Justices of the Supreme Court seem to live longer than most people – as long as orchestra conductors, though no profession waves its arms around or expands its lung capacity less than judges.

I wish some geriatric foundation would go to work to explain the longevity of judges, justices of the Supreme Court especially. I think of Mr Justice Holmes who for his last 50 years took little exercise, read ravenously, thought carefully, wrote exactly, sat on the bench decade after decade and stated his position with sometimes brutal clarity.

At the age of 90 he found that the words he wrote on the page were growing tinier, and more and more illegible. So he wrote a letter to the president, "the condition of my health makes it a duty to break off the affectionate relations of many years and the absorbing interests that have filled my life. The time has come and I bow to the inevitable".

Mr Justice Brennan did not last quite so long. Only four years ago, at the age of 80, he said he was spry and busy and had no thought of resigning. But lately his health has been failing and it was his doctor who said, “Go now”.

Usually a president takes his time in appointing a new man, or woman. There was one woman on the list Mr Bush drew up. But Mr Bush moved within three days and named a judge who had not been on any expert’s list.

The truth is he’d been on the president’s short list in 1986 when Judge Scalia was chosen and again in 1987 when Mr Reagan’s last appointee, Judge Anthony Kennedy, was preferred.

The new man is David Souter, 50 years of age, a federal appeals court judge from the New England state of New Hampshire. Within 24 hours we know much about his personal life – he’s a bachelor, lives alone in a very modest house in the village, fond of music, Handel in particular, takes the same little old woman to church every Sunday, weighs 130 pounds, 120 of them a friend says, all brain, is unassuming.

Has friends, obviously, among lawyers, doctors, but also among the local farmers, shop keepers. The only outright remark made affectionately however, came from the neighbourhood petrol station man,"Boy, is he thrifty, he’s cheap, he’s run up the state record for frugality".

But what Congress wants to know and in September the senate judiciary committee will find out, is what is his judicial philosophy, and where he stands on the great current issues, one more than most – abortion.

Probably no Americans are more impatient to hear his views on that topic than the two armies which formed their battle lines years ago and are still tilting and charging at each other as if without an early settlement the nation would again come to the verge of a civil war.
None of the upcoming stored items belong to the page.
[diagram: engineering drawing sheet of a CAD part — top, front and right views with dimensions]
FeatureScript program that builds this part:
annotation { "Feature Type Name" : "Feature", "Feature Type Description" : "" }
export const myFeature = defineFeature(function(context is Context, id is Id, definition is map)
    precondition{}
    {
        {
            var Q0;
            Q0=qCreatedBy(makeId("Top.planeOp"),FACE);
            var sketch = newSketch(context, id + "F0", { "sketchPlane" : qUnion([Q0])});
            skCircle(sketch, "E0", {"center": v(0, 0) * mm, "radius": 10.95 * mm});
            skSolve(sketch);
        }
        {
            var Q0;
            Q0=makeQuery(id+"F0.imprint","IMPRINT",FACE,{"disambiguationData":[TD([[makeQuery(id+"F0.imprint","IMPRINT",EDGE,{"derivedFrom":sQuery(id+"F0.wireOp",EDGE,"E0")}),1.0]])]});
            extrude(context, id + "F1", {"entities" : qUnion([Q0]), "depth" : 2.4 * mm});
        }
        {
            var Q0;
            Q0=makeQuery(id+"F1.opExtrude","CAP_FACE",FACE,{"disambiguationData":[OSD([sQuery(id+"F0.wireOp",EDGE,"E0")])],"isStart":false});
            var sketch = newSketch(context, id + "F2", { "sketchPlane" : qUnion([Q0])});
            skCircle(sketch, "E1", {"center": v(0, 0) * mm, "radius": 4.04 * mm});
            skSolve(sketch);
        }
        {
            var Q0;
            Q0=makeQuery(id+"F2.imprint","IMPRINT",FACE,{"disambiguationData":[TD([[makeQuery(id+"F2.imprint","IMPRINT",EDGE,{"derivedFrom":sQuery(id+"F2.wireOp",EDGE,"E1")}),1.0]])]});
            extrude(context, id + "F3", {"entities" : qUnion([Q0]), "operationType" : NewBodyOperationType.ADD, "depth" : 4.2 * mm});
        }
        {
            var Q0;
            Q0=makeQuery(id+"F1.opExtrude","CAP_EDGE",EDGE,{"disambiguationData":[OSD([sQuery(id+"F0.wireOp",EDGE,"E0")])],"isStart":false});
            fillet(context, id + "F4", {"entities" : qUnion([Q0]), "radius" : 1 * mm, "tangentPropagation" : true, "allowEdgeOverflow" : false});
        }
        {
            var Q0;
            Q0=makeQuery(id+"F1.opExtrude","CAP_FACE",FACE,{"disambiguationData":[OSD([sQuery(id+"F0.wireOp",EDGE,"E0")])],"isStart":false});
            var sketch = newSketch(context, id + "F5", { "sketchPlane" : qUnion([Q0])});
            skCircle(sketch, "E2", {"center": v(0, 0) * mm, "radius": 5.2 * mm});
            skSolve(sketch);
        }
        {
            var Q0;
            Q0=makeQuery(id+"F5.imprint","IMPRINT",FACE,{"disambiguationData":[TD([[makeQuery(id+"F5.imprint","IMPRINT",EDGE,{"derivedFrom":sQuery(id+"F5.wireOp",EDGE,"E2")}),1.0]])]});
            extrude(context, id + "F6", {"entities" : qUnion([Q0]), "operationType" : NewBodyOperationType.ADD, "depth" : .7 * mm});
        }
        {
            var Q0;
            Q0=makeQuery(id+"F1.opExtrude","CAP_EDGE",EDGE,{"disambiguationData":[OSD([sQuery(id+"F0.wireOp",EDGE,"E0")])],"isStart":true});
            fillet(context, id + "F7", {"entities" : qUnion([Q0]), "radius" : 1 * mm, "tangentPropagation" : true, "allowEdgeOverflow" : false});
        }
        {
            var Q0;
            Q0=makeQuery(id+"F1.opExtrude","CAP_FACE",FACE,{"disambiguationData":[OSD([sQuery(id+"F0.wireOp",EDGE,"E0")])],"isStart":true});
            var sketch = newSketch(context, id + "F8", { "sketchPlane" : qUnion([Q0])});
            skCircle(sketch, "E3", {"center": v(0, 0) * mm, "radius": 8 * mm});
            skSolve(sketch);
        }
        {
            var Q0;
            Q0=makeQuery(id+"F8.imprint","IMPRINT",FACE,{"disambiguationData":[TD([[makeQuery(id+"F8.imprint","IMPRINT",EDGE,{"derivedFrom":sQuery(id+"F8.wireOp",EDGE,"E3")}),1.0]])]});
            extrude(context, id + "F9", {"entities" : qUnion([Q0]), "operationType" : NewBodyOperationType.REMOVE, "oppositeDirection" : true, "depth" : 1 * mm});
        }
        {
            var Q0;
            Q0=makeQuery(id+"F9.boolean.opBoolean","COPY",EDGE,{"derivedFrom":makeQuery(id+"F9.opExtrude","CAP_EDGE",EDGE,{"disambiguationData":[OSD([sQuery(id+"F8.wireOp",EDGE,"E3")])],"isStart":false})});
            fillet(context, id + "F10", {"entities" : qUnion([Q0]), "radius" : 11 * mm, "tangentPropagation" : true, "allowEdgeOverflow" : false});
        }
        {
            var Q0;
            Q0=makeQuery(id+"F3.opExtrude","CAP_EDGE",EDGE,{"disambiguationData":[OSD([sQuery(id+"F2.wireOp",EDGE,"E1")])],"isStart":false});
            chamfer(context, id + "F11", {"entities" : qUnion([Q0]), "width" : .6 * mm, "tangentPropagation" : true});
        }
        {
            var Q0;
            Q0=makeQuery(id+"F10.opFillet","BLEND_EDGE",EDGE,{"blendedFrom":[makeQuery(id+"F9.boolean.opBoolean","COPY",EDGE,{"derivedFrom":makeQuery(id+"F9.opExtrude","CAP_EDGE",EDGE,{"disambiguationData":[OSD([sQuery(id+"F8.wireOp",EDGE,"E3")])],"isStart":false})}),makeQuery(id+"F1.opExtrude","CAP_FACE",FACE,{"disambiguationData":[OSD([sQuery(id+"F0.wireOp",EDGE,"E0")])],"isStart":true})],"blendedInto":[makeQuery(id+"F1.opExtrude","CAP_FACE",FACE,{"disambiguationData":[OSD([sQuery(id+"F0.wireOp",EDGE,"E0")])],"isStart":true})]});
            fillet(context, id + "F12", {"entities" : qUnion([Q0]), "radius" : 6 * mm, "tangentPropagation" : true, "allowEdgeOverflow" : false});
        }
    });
The people in favour of abortion under almost all circumstances the so called Pro-Choice people, and the people who regard all abortion as murder, the so-called Pro Lifers.

Mr Bush anticipated this inevitable clash and said at once that he had applied no litmus test in choosing his man, he had chosen one who will be a fair arbiter of the law across the range of issues the court faces.

The mere fact of a conservative president choosing a conservative lawyer plunged liberals into premature grief.

Two things we should not forget which stand in the way of any certainty about how Judge Souter will perform on the court. First, the Constitution lets the president name a justice but allows him to sit only with the advice and consent of the Senate.

Until the September hearings are over and the Senate has voted, Mr Bush stays at first base. But secondly, much more important, are the conditions of a justice’s appointment which establishes independence at the start. He’s there for life, he’s not paid by results, he cannot – short of gross or criminal behaviour – be removed, he’s above the political battle.

As old Justice Warren said, “You see things differently on the court.” He certainly was a prime example. President Eisenhower’s confident choice of a Republican country club conservative, and district attorney, an absolutely certain non-rocker of the boat.

Well, he became, through a raft of liberal interpretations, the liberal’s God. Said Eisenhower a few years later, the worst damn fool mistake I ever made.